#### Your instructions:
Write only the number of lines in the data that include the word "wrist".

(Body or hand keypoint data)
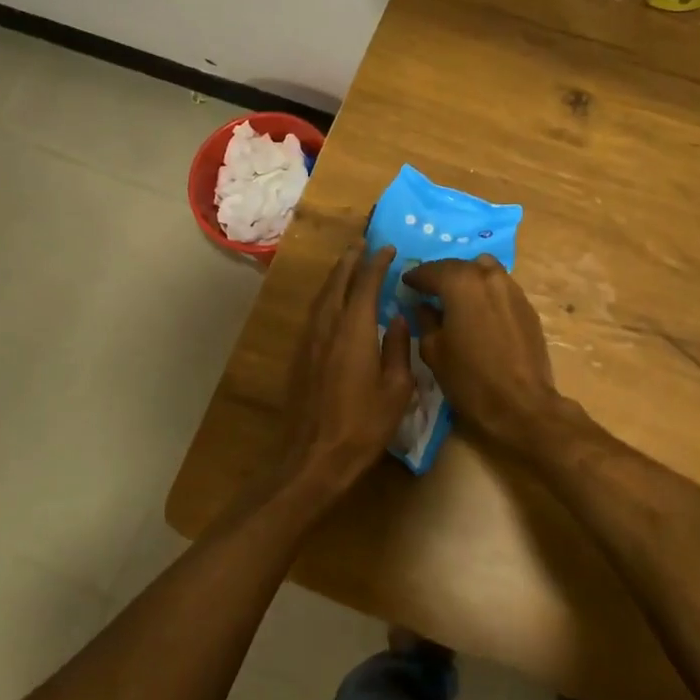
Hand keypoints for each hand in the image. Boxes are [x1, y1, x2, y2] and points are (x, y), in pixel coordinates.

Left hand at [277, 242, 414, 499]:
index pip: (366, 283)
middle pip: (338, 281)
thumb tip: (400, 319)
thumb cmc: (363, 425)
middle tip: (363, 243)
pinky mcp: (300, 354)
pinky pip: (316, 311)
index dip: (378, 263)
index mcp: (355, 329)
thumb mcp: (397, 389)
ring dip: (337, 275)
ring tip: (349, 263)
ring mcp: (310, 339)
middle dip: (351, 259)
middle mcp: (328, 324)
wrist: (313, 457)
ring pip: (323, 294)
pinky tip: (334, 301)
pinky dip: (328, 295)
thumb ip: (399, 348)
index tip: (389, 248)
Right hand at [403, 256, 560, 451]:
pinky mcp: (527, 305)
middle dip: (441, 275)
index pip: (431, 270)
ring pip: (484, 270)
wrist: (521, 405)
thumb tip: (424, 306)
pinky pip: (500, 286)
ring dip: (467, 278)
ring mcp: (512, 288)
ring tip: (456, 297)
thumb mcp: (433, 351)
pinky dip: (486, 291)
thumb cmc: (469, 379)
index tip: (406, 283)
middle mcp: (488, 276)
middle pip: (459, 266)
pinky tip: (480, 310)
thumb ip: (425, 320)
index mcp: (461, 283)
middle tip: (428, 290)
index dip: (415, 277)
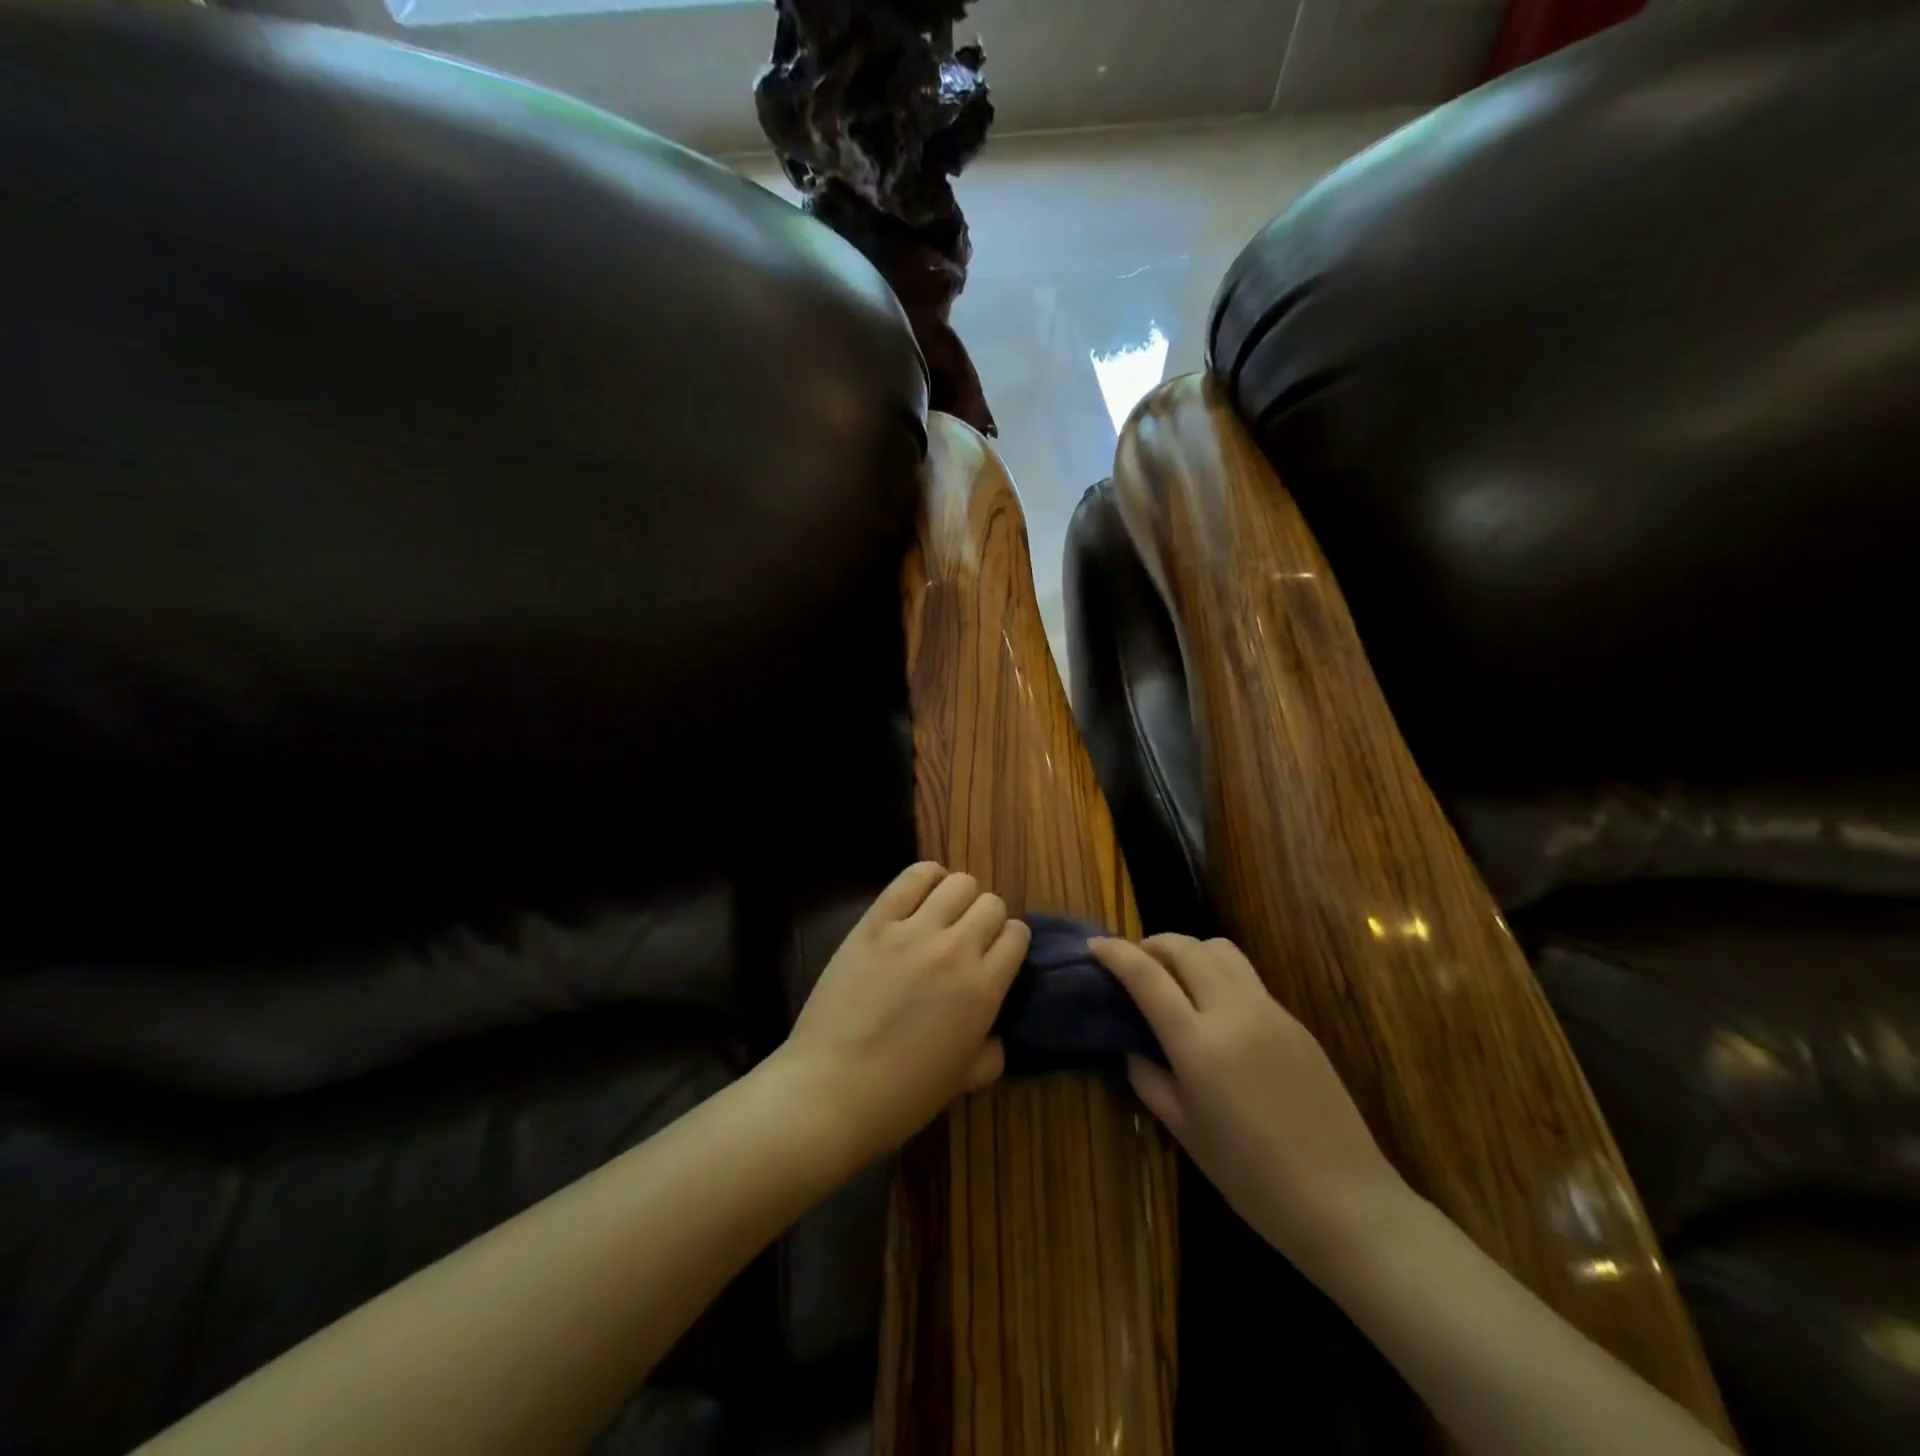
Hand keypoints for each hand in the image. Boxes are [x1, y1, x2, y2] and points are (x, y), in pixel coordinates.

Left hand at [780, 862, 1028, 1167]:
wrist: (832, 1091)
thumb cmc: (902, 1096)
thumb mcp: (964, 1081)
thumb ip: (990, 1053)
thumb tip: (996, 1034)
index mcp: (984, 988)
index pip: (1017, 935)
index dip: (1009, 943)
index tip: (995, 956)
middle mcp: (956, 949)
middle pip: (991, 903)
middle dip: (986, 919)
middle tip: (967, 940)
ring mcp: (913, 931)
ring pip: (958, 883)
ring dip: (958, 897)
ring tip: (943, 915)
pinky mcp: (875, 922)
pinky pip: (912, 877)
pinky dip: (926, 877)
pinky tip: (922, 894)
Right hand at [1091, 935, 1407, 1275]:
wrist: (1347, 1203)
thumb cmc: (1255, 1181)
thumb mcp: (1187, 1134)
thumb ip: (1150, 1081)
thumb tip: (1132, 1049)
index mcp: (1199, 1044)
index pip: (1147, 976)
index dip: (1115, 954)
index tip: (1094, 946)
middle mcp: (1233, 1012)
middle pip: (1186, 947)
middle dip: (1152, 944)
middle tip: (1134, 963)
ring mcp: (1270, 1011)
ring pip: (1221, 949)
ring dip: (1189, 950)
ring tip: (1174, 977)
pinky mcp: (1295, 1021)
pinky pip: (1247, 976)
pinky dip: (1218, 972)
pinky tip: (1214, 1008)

---

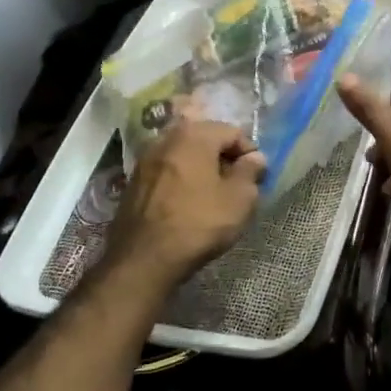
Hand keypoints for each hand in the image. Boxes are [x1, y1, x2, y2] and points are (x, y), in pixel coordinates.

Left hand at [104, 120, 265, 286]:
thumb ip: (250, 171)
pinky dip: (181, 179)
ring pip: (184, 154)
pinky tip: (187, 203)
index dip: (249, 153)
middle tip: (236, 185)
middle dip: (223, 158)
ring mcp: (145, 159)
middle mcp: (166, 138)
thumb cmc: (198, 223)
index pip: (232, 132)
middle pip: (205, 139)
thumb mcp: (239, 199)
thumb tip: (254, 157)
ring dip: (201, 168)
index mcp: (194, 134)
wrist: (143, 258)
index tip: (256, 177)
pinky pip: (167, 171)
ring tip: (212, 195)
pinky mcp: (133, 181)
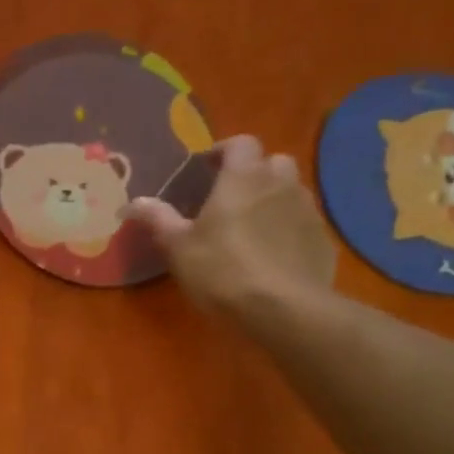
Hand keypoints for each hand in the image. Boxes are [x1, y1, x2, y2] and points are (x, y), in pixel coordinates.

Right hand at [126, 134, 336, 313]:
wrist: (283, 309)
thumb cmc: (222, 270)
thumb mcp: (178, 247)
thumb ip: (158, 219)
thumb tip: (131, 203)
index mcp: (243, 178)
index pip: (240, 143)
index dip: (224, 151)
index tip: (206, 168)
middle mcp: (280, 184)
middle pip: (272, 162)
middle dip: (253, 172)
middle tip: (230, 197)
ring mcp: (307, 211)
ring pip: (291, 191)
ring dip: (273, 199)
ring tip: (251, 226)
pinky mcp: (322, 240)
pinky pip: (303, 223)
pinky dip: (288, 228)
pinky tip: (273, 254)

#### Answer space:
6